Continúa el texto sobre el crítico de música que no amaba la música a partir de su última oración.
----- Texto del ejercicio
El crítico de música que no amaba la música

El club de preservación del power chord es un lugar para aquellos que ven en el rock algo trascendental.

Durante mi breve e informal trayectoria como redactor de textos de música he conocido a varias personas inmiscuidas en el medio; muchas trabajando para las grandes publicaciones de música en internet y en los medios impresos. También, he conocido gente que se desempeña en trabajos particulares donde tener un conocimiento amplio sobre música popular es indispensable. Para mi sorpresa, muchas de esas personas saben tanto como el más casual de los fans, tanto como se los permita un playlist de Spotify o un descubrimiento fortuito en el cartel de un festival. Son personas que nunca han escuchado un disco de Marvin Gaye, que no les suena el nombre Neu! y que “ubican” una que otra canción de Prince. “Aman” la música, o al menos eso dicen, pero hay una gran diferencia entre amar y disfrutar. Creo que para que haya amor debe haber un cierto grado de obsesión.

Leyendo a los grandes críticos de la historia (Christau, Bangs, ScaruffiReynolds), uno deduce que hay que ser sumamente obsesivo con la música popular para poder escribir sobre ella. Hay que dejar a un lado cualquier prejuicio, dominar todos los subgéneros que nos sean posibles, todas las épocas, trascender la música contemporánea y echarse un clavado en todos lados. De cierta manera, hay que ser un snob de clóset, regocijarse de los descubrimientos que uno hace saltando entre páginas de Wikipedia y búsquedas de artistas en los servicios de streaming. Hay que realmente desarrollar un comportamiento obsesivo respecto a la búsqueda de más música, tener una ambición completista a la hora de escuchar las cosas.
----------
----- Material extraído
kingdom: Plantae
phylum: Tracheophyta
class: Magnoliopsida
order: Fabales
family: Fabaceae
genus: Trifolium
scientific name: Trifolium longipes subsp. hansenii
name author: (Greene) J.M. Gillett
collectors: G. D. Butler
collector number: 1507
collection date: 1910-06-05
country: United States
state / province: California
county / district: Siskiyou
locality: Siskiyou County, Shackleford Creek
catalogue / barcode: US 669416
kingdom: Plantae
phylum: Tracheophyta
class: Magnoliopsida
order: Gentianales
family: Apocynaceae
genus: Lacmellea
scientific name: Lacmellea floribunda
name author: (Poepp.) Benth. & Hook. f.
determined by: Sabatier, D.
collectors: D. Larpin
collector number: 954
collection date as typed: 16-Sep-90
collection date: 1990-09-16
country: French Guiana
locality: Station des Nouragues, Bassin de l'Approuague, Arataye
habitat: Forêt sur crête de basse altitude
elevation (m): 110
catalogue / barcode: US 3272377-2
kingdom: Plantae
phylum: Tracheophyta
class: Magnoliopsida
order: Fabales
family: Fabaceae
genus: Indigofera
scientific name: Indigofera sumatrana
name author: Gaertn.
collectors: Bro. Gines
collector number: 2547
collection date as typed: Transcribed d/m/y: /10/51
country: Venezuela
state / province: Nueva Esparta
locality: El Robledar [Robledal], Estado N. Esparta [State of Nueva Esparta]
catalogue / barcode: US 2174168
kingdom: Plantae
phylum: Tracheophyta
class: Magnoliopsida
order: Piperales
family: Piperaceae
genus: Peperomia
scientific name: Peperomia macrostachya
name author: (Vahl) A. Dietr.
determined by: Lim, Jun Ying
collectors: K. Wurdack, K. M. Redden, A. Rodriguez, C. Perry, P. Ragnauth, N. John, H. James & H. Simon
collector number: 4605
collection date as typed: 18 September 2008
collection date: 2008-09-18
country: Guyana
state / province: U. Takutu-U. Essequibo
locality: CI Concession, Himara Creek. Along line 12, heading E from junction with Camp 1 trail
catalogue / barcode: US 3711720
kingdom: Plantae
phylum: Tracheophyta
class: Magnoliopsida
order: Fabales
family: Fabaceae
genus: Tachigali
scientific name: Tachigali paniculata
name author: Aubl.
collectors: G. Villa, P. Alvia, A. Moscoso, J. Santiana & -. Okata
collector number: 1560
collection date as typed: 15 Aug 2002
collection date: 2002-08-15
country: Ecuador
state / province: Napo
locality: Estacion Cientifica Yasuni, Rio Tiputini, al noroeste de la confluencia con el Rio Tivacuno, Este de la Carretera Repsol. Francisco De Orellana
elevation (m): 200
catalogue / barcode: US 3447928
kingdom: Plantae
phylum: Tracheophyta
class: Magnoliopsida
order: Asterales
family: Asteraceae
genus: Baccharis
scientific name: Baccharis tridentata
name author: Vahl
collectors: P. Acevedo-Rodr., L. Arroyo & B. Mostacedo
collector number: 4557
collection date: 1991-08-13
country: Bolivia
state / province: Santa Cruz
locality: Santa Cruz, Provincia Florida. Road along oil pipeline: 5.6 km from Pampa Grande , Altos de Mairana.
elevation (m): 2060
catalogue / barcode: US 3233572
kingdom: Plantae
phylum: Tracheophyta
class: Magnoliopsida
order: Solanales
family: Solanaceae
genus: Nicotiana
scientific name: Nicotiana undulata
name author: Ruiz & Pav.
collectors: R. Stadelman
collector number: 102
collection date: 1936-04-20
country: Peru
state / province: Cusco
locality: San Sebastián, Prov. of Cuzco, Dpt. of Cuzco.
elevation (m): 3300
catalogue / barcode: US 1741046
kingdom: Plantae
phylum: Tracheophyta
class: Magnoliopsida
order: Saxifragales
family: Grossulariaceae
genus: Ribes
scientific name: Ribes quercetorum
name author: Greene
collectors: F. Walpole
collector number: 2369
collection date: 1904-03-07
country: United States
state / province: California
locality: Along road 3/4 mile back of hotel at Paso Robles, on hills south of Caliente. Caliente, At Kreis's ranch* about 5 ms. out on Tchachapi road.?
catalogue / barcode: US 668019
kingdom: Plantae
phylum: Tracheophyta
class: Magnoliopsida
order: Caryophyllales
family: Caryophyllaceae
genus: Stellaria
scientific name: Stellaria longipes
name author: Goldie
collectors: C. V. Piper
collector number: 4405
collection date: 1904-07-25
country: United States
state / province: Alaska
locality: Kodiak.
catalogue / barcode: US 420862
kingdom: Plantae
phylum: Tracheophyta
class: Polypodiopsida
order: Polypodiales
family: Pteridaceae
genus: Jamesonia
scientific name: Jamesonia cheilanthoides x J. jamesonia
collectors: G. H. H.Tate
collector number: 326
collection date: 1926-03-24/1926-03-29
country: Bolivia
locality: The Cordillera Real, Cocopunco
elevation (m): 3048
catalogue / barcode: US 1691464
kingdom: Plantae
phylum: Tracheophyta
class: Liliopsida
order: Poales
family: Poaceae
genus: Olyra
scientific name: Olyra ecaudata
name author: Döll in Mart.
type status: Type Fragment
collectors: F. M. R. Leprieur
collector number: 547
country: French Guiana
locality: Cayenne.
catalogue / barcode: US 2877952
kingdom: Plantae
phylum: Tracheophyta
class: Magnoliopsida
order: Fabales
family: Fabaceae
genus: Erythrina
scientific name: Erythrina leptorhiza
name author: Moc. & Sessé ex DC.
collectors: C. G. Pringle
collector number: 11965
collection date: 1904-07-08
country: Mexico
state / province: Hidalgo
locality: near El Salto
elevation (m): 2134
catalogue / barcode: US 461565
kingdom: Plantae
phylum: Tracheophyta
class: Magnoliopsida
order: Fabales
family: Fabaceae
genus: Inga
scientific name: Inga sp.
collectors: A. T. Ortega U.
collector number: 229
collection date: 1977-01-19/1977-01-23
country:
----------
* **Respuesta**:
Los grandes pueden enlazar cualquier canción, cualquier álbum, con una cadena de influencias que lo remitan hasta un origen. Pueden soltar nombres a diestra y siniestra, como si fueran una enciclopedia lista para ser consultada en cualquier momento. Tienen la idea completa de las cosas porque su bagaje se los permite. Pueden traducir su obsesiva necesidad de investigación en conocimiento práctico, el cual dé un panorama sumamente completo para formular una crítica. ¿Por qué? Porque para ellos la música no es un hobby, es una obsesión. Es un modo de vida, es investigación implacable, es la tarea imposible de buscar completar algo que no tiene fin.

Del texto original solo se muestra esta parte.